You would think that despite what they’ve done, the original bones of the songs remain intact. No. The bones have been obliterated and been swept away into the aether. The words “fucking” and “dreadful” don’t do them justice, such is the stunning lack of quality on show here. Not only do these tracks not need anything doing to them, but making them into weird semi-acoustic versions of themselves that a 16 year old with his first guitar wouldn’t dare make is an insult to the past version of the band. The swagger, the charm of the old tracks (‘Ex’s and Oh’s’ and ‘Right Side of the Bed’ in particular) has been erased entirely. In their place is something pitiful, something so self loathing that it gives you genuine concern for the band’s mental well-being. Becoming The Bull, previously a staunch, self reflective anthem now sounds like someone told ChatGPT to have The Chainsmokers create a NFL anthem. Why was The Theft, originally a weighted, emotional ballad about stolen youth and lost innocence turned into a rejected John Lewis Christmas advert song?
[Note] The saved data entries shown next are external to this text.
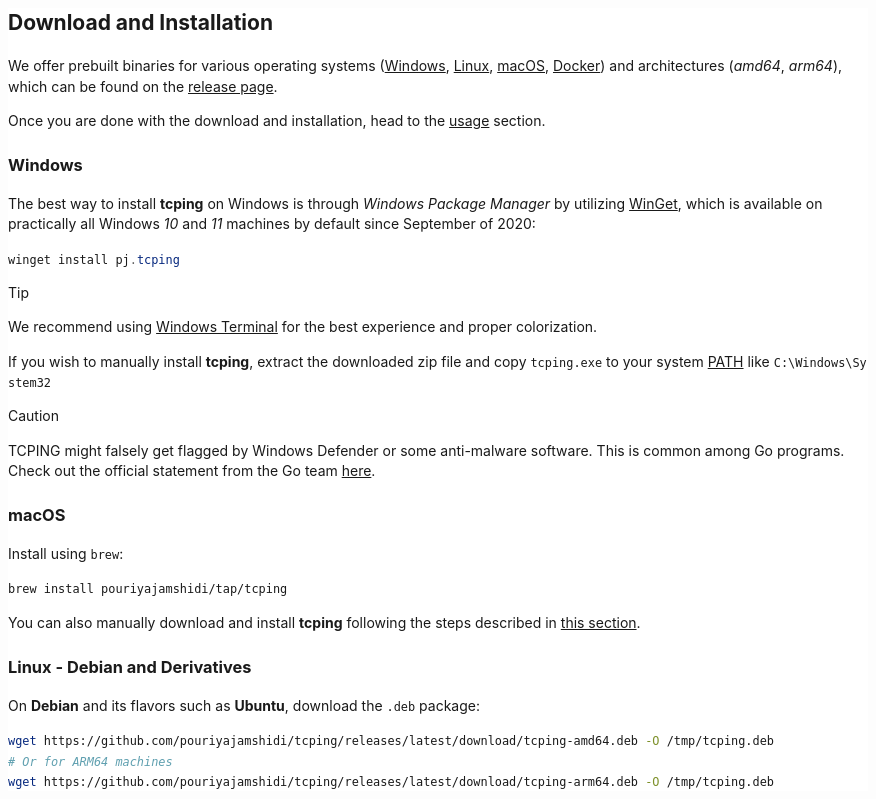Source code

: 
## Download and Installation

We offer prebuilt binaries for various operating systems ([Windows](#windows), [Linux](#linux---debian-and-derivatives), [macOS](#macos), [Docker](#alternative-ways)) and architectures (_amd64_, _arm64_), which can be found on the [release page](https://github.com/pouriyajamshidi/tcping/releases/latest/).

Once you are done with the download and installation, head to the [usage](#usage) section.

### Windows

The best way to install **tcping** on Windows is through _Windows Package Manager_ by utilizing [WinGet](https://learn.microsoft.com/en-us/windows/package-manager/winget/?ref=github.com%2Fpouriyajamshidi%2Ftcping), which is available on practically all Windows _10_ and _11_ machines by default since September of 2020:

```powershell
winget install pj.tcping
```

> [!TIP]
> We recommend using [Windows Terminal](https://apps.microsoft.com/store/detail/windows-terminal/9N0DX20HK701) for the best experience and proper colorization.

If you wish to manually install **tcping**, extract the downloaded zip file and copy `tcping.exe` to your system [PATH](https://www.howtogeek.com/118594/how-to-edit-your-system-path-for-easy-command-line-access/) like `C:\Windows\System32`

> [!CAUTION]
> TCPING might falsely get flagged by Windows Defender or some anti-malware software. This is common among Go programs. Check out the official statement from the Go team [here](https://go.dev/doc/faq#virus).

### macOS

Install using `brew`:

```bash
brew install pouriyajamshidi/tap/tcping
```

You can also manually download and install **tcping** following the steps described in [this section](#bsd-and-linux---manual-way).

### Linux - Debian and Derivatives

On **Debian** and its flavors such as **Ubuntu**, download the `.deb` package:

```bash
wget https://github.com/pouriyajamshidi/tcping/releases/latest/download/tcping-amd64.deb -O /tmp/tcping.deb
# Or for ARM64 machines
wget https://github.com/pouriyajamshidi/tcping/releases/latest/download/tcping-arm64.deb -O /tmp/tcping.deb
```
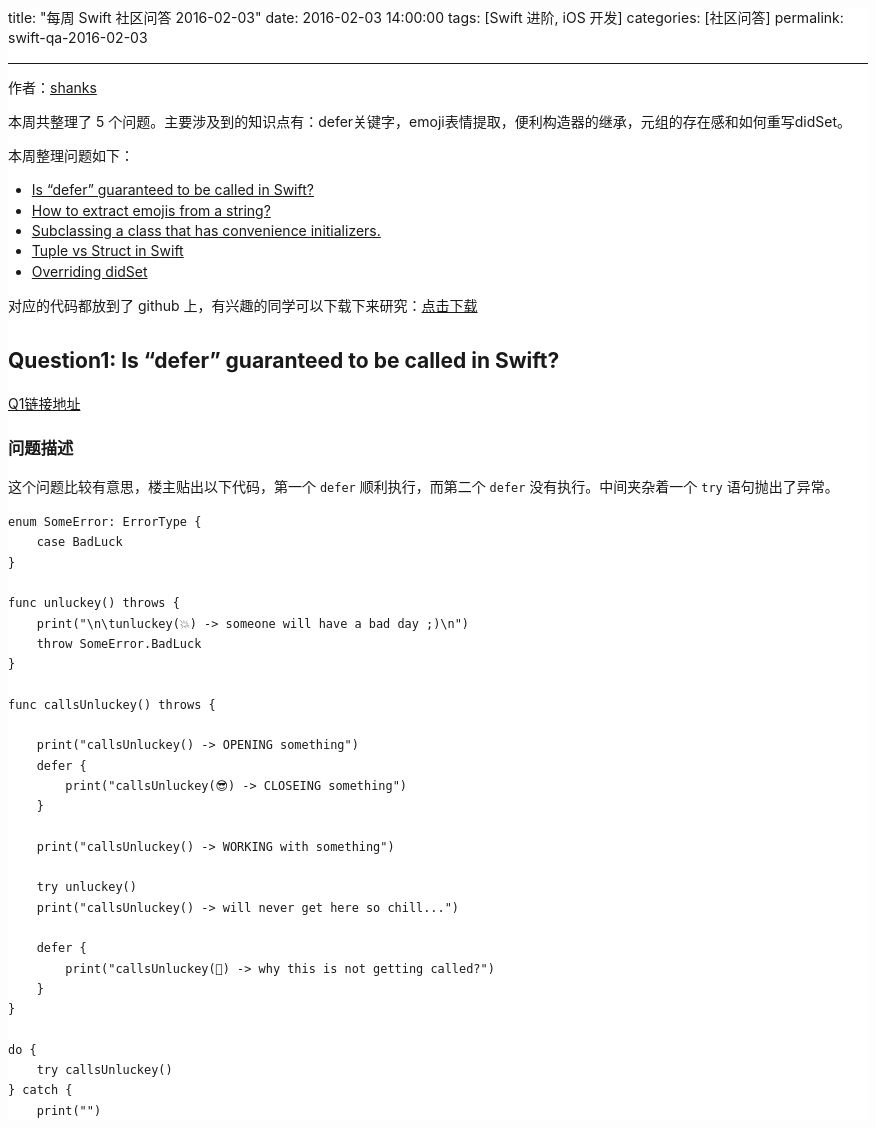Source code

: title: "每周 Swift 社区问答 2016-02-03"
date: 2016-02-03 14:00:00
tags: [Swift 进阶, iOS 开发]
categories: [社区问答]
permalink: swift-qa-2016-02-03

---

作者：[shanks](http://codebuild.me)

本周共整理了 5 个问题。主要涉及到的知识点有：defer关键字，emoji表情提取，便利构造器的继承，元组的存在感和如何重写didSet。

本周整理问题如下：

* [Is “defer” guaranteed to be called in Swift?](#Q1)
* [How to extract emojis from a string?](#Q2)
* [Subclassing a class that has convenience initializers.](#Q3)
* [Tuple vs Struct in Swift](#Q4)
* [Overriding didSet](#Q5)




对应的代码都放到了 github 上，有兴趣的同学可以下载下来研究：[点击下载](https://github.com/SwiftGGTeam/SwiftCommunityWeeklyQA/tree/master/20160203)



<a name="Q1"></a>

## Question1: Is “defer” guaranteed to be called in Swift?

[Q1链接地址](http://stackoverflow.com/questions/35108261/is-defer-guaranteed-to-be-called-in-swift)


### 问题描述

这个问题比较有意思，楼主贴出以下代码，第一个 `defer` 顺利执行，而第二个 `defer` 没有执行。中间夹杂着一个 `try` 语句抛出了异常。

```
enum SomeError: ErrorType {
    case BadLuck
}

func unluckey() throws {
    print("\n\tunluckey(💥) -> someone will have a bad day ;)\n")
    throw SomeError.BadLuck
}

func callsUnluckey() throws {
    
    print("callsUnluckey() -> OPENING something")
    defer {
        print("callsUnluckey(😎) -> CLOSEING something")
    }
    
    print("callsUnluckey() -> WORKING with something")
    
    try unluckey()
    print("callsUnluckey() -> will never get here so chill...")
    
    defer {
        print("callsUnluckey(💩) -> why this is not getting called?")
    }
}

do {
    try callsUnluckey()
} catch {
    print("")
```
A lot of the lines from the song actually describe this whole situation very well though, in particular “rip them out, take them, burn to coals as they crush and leave nothing, that resembles a soul of a man” and this whole experience does indeed leave nothing but crushing numbness.
All of this before the band further demolish their legacy with covers. Both songs, a cover of ‘Mary Jane’s Last Dance’ by Tom Petty and The Heartbreakers and ‘Like A Stone’ by Audioslave are so fist-clenchingly awful that even Wes Scanlon would think that he could do a better job. If there is an afterlife then you can guarantee both Tom Petty and Chris Cornell are waiting for the band to arrive and give them the Doom Guy treatment.
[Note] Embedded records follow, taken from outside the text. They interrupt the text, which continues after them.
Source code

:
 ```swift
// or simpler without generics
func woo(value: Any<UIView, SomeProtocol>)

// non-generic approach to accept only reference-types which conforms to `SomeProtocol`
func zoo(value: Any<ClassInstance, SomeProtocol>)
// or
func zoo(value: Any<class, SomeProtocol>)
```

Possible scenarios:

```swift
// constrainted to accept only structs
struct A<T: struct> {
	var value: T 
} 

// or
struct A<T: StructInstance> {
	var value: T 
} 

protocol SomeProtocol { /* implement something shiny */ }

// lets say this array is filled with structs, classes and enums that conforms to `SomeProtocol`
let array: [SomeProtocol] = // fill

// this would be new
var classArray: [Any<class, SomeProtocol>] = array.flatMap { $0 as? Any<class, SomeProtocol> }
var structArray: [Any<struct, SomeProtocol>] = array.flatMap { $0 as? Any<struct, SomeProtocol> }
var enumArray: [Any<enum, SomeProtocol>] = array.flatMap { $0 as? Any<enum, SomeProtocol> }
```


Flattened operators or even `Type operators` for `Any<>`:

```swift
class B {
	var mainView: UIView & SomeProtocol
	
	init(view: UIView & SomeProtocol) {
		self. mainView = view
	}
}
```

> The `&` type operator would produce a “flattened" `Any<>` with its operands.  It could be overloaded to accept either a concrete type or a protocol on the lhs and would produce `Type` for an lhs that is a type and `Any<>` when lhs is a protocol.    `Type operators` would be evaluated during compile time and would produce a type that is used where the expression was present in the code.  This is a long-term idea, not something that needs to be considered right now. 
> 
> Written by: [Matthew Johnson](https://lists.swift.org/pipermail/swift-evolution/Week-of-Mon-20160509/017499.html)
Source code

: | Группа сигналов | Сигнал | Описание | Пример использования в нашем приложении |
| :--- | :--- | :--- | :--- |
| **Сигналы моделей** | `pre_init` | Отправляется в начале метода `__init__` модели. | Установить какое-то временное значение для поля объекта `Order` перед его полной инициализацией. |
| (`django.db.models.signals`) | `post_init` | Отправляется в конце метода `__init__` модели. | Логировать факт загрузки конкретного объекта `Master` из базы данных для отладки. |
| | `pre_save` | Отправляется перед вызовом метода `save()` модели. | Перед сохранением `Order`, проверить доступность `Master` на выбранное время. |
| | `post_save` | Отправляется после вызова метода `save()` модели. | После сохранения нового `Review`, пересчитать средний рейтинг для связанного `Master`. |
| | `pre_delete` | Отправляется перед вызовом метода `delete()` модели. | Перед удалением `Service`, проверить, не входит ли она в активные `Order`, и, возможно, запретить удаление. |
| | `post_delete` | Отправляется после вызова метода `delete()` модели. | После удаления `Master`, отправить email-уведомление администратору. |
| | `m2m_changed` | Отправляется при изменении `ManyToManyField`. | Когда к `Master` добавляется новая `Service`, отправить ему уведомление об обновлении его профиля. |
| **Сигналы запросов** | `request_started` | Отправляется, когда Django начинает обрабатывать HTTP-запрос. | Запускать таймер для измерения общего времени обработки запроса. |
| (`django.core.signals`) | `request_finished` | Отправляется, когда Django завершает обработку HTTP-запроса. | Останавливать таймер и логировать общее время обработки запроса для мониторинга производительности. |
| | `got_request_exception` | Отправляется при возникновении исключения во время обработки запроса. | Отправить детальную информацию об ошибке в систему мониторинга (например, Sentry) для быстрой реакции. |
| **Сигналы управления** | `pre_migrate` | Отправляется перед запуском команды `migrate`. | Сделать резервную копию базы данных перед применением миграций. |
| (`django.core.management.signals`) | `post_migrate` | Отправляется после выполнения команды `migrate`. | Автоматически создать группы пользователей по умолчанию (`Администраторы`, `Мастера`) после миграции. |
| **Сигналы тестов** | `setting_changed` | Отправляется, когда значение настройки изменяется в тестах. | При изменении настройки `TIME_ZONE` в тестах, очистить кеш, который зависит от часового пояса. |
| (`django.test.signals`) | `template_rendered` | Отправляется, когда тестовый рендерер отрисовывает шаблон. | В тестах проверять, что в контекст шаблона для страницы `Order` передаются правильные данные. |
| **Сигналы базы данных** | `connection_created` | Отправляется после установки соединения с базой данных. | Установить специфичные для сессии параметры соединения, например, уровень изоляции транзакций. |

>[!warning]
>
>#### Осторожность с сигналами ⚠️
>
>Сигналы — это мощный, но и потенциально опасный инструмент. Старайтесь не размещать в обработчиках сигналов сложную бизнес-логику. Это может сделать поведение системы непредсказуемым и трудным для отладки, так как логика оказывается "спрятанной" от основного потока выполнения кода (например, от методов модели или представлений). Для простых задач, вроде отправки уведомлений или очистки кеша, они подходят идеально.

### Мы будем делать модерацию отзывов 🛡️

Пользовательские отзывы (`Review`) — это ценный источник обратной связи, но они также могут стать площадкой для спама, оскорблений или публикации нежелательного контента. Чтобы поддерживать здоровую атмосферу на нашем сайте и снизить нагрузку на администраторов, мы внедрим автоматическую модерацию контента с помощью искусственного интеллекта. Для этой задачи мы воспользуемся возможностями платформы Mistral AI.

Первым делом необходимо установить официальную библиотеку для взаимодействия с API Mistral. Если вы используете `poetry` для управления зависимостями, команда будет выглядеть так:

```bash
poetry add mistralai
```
It begs the question, what’s the point anymore? Such a creatively bereft release leaves bewilderment that the band not only thought this was a good idea, but that people would want it. It even taints the experience of listening to the original, much better, versions, akin to finding out that your childhood best friend now robs hospices to get by. It’s impossible as a fan of the band to listen to these and not get furious. Hell, if you’re a fan of rock music you’ll probably snap a tooth due to gritting them so hard. There isn’t even the usual benefit to this horrendous fistula of an album of it ending, because in the back of your mind you’ll still know it exists and it will creep up on you like the black dog.
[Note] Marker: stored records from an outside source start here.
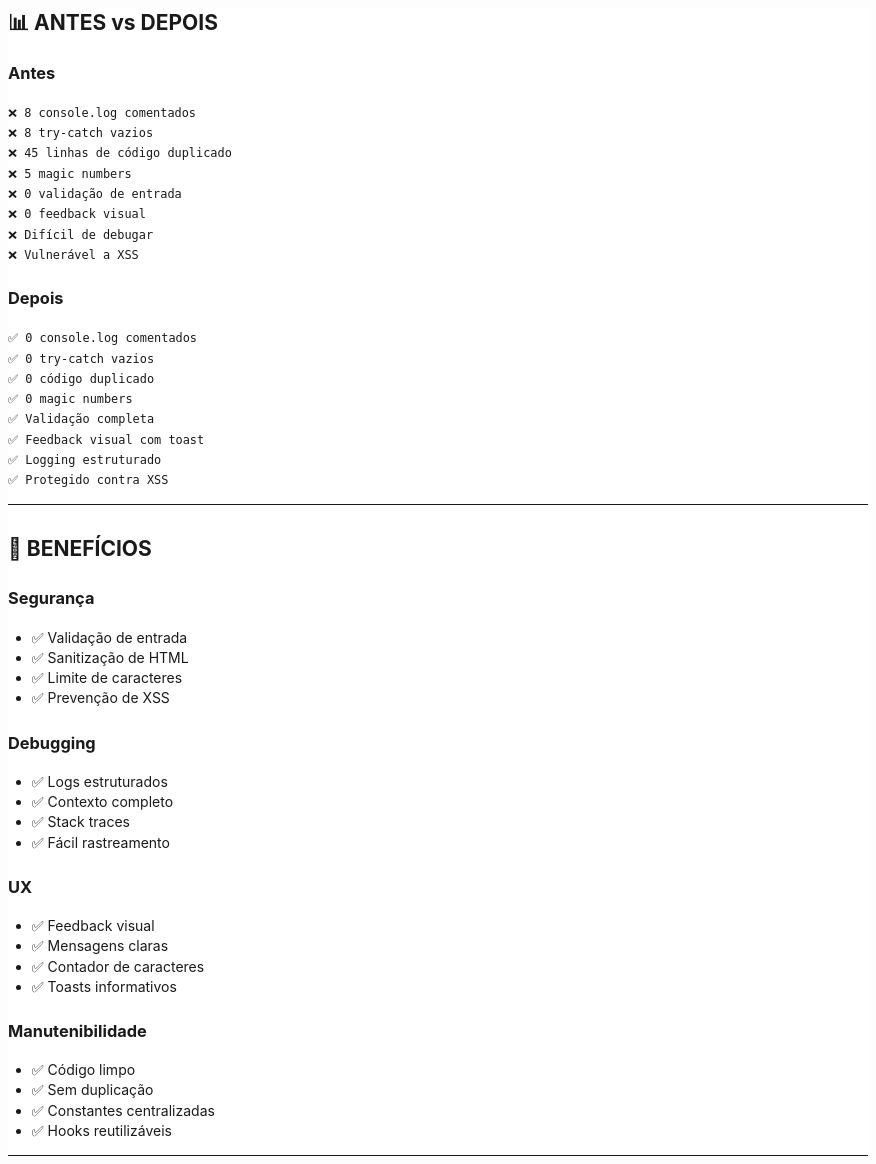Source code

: 
## 📊 ANTES vs DEPOIS

### Antes
```
❌ 8 console.log comentados
❌ 8 try-catch vazios
❌ 45 linhas de código duplicado
❌ 5 magic numbers
❌ 0 validação de entrada
❌ 0 feedback visual
❌ Difícil de debugar
❌ Vulnerável a XSS
```

### Depois
```
✅ 0 console.log comentados
✅ 0 try-catch vazios
✅ 0 código duplicado
✅ 0 magic numbers
✅ Validação completa
✅ Feedback visual com toast
✅ Logging estruturado
✅ Protegido contra XSS
```

---

## 🎯 BENEFÍCIOS

### Segurança
- ✅ Validação de entrada
- ✅ Sanitização de HTML
- ✅ Limite de caracteres
- ✅ Prevenção de XSS

### Debugging
- ✅ Logs estruturados
- ✅ Contexto completo
- ✅ Stack traces
- ✅ Fácil rastreamento

### UX
- ✅ Feedback visual
- ✅ Mensagens claras
- ✅ Contador de caracteres
- ✅ Toasts informativos

### Manutenibilidade
- ✅ Código limpo
- ✅ Sem duplicação
- ✅ Constantes centralizadas
- ✅ Hooks reutilizáveis

---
This is one of the worst albums that 2024 has produced and then some; it’s a waste of time for everyone involved, from the engineers to anyone unfortunate enough to hear a single note. Atreyu, if you’re reading this, hang your heads in shame. Meritless. Pointless. A collection of songs so depressing that they’ve left a cloud over the originals that may never fade. It gets a solitary mark on the premise that it does elicit emotion, unfortunately that emotion is a rage so compounding that it may form a series of ulcers.